And Ben Bernanke himself said in 1988 that quantitative easing doesn’t work. As Ed Yardley notes:

Two economists, Seth B. Carpenter and Selva Demiralp, recently posted a discussion paper on the Federal Reserve Board’s website, titled “Money, Reserves, and the Transmission of Monetary Policy: Does the Money Multiplier Exist?” [Here's the link.] [The study states:] “In the absence of a multiplier, open market operations, which simply change reserve balances, do not directly affect lending behavior at the aggregate level. Put differently, if the quantity of reserves is relevant for the transmission of monetary policy, a different mechanism must be found. The argument against the textbook money multiplier is not new. For example, Bernanke and Blinder (1988) and Kashyap and Stein (1995) note that the bank lending channel is not operative if banks have access to external sources of funding. The appendix illustrates these relationships with a simple model. This paper provides institutional and empirical evidence that the money multiplier and the associated narrow bank lending channel are not relevant for analyzing the United States.”

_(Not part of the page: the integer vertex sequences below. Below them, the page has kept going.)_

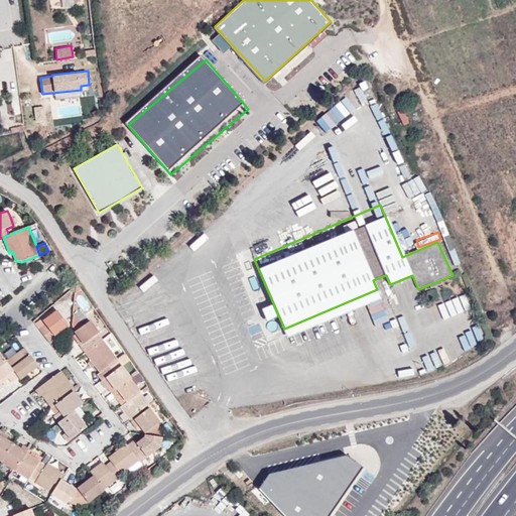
[(45,325),(40,330),(49,343),(55,338),(54,336),(69,325),(57,310),(43,321),(45,325)]
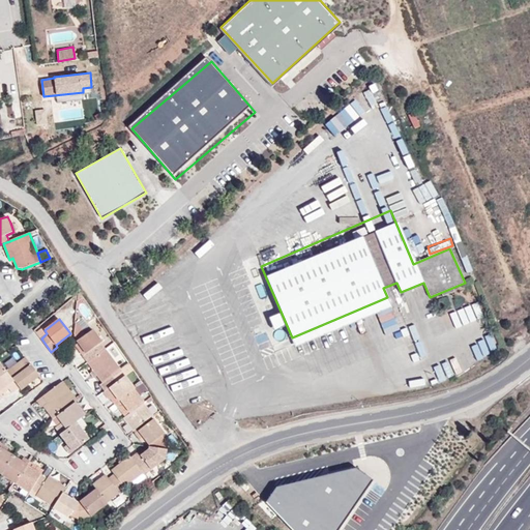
[(86,334),(76,322),(75,334),(78,341),(86,334)]
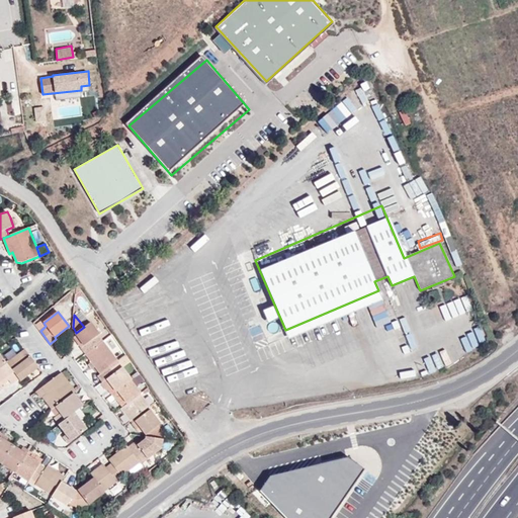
[(91,322),(84,327),(76,333),(75,333),(76,335),(84,346),(99,334),(91,322)]
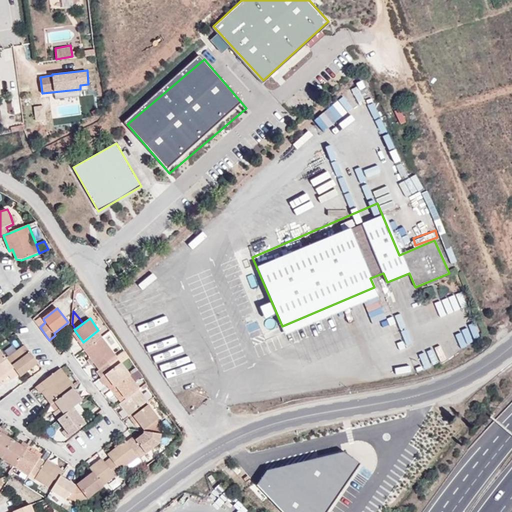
[(101,337),(102,337),(98,330),(83,342),(80,344),(85,350),(101,337)]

Did you catch that? Bernanke knew back in 1988 that quantitative easing doesn’t work. Yet, in recent years, he has been one of the biggest proponents of the notion that if all else fails to revive economic growth and avert deflation, QE will work.

Indeed, Fed policy itself has killed the money multiplier by paying interest on excess reserves. And a large percentage of the bailout money went to foreign banks (and see this). And so did most of money from the second round of quantitative easing.

Forget Theory 
 What Do the Facts Show?

But let’s forget ivory the tower theories of either neo-Keynesians like Krugman or Austrians 
 and look at the evidence.

Initially:

[The] Treasury Department encouraged banks to use the bailout money to buy their competitors, and pushed through an amendment to the tax laws which rewards mergers in the banking industry.

Similarly, former Secretary of Labor Robert Reich points out that quantitative easing won’t help the economy, but will simply fuel a new round of mergers and acquisitions:

A debate is being played out in the Fed about whether it should return to so-called “quantitative easing” — buying more mortgage-backed securities, Treasury bills, and other bonds — in order to lower the cost of capital still further.